This newsletter was written using a Commodore 64 machine, then copying, literally cutting and pasting the pictures into it. It was then photocopied (explanation for bad pictures) and mailed by postal service.

The original wording has not been changed, nor English mistakes been corrected.


 

News from Vienna 7,5


Vienna, 25.6.1995

HELP!

 

Dear friend,

The main reason you haven’t got my “News from Vienna 8“ yet is my financial situation (please - you have to return this coupon if you still want to receive them !). Nevertheless I have to send out this “cry for help“.
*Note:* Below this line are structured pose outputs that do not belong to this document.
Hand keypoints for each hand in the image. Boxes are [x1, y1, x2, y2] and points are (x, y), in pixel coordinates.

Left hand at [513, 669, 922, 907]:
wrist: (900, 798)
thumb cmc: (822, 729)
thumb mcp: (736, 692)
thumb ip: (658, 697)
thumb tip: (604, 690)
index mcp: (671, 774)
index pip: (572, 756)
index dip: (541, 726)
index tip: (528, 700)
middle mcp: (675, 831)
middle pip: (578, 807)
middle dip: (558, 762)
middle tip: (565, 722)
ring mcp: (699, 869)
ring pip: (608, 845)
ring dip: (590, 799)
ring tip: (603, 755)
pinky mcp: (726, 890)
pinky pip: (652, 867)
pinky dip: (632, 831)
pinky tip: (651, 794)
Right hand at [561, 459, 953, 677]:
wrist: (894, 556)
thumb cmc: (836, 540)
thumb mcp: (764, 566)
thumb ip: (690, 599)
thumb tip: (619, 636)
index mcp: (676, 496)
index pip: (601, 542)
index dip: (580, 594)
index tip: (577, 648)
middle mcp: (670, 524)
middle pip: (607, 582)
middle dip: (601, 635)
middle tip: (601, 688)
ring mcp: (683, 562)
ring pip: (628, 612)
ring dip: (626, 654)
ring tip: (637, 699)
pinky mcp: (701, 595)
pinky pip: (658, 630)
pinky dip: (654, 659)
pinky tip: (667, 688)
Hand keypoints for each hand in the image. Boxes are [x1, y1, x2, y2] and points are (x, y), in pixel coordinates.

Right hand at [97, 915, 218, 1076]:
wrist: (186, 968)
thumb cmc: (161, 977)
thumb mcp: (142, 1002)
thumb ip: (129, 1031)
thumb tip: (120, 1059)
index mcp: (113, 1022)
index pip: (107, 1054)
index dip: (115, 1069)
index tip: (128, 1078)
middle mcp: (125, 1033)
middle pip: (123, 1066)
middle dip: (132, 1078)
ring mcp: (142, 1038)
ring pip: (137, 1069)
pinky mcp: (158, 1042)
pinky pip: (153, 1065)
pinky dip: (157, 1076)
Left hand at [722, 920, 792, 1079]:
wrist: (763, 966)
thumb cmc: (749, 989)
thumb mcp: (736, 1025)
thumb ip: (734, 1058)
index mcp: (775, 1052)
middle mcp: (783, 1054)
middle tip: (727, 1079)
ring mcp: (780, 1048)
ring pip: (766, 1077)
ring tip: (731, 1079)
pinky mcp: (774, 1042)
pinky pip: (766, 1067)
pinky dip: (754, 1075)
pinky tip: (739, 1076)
As you know, I was supposed to meet my father the 10 of July. I didn’t really expect him to come (as he had never responded to my cards) and so wasn’t really disappointed at first. Then I thought I would give him “another chance“ and propose him another meeting, in case he had some good reason not to come that day. So I went on sending my cards, proposing him another meeting the 1st of July. Some days later, I received a letter from him. I didn’t dare opening it alone but realized later there hadn’t been any reason to fear. The letter was really nice and telling me that he hadn’t been in his flat for a long time so that he hadn’t but discovered the following day that I had wanted to meet him the day before. He also wrote that he was terribly frightened of a meeting with me but that he would like to see me anyway. I tried to phone him immediately (as he had written me his telephone number) but he wasn’t at home. I then decided to write back a long letter as I had so many things on my heart but failed because of the lack of time. So I just continued to send my cards (to his permanent address), but wanting to phone him to get assured of the 1st of July and also that it would be easier to talk to him after having talked to each other on the telephone after such a long time (about 9 years).
So time passed by and nothing happened. This morning I got up late (as I only have evening services now !) and I had intended to commit this day totally to the Lord, looking forward to a time of extended prayer and Bible study. After some time of Bible reading and prayer, I felt that the way opened to phone my father. You know, I don’t like phoning people very much, especially if there is an inconvenient reason. But I now I felt I could do it with God’s help. So I prayed some more and asked God for His strength and wisdom as I would talk to my father. Then I rang him up and this time he was at home. He picked up the receiver and said, “Wintoch ?“ I said, “Who is speaking there ?“ (I didn’t recognize the voice.) He said, “Wintoch“ I said, “Wolfgang ?“ (That’s his first name.) He said, “Yes.“ I said, “That’s Claudia speaking.“ I heard a kind of emotional shock on the other end. I myself was really in God’s arm as I talked and wasn’t really nervous. I just wanted to talk to him a bit but obviously he tried to finish the conversation as quickly as possible. I asked him whether it’s okay for him to meet next Saturday and he agreed. So he said, “See you on Saturday and then we’ll talk.“ and that was it more or less. Afterwards, I felt feelings of fear coming up. We hadn’t recognized each other’s voices, I had realized his language being unfamiliar and had felt like talking to a stranger. Nine years ago when we had met, I had been shocked by his appearance and his way so that I didn’t want to see him again. What if it will be the same next Saturday ? What if I will feel rejection towards him ? What if I won’t like him ? What if I won’t like to talk to him ? What if I won’t like to see him again ? On the other hand I have been waiting and praying for that day for such a long time, since my conversion. So I trust God that He will hold me in my arms and give me the love I need. Please, please, pray for these things ! Pray for God that he will give me extra-strength and love and that He will be so close to me ! Please pray for me while I’m meeting my father. I would appreciate that very much. Right now, there are these anxious thoughts in my mind, after having phoned with my father. I trust God that everything will work out for my and my father’s best and praise him for having made this meeting possible. I know that He will answer all your prayers. Thank you for praying for me the

1st of July, from 3 pm on

The Lord bless you and reward you richly for your care and concern. You’ll get my “News from Vienna 8“ soon (although I still don’t have the financial means).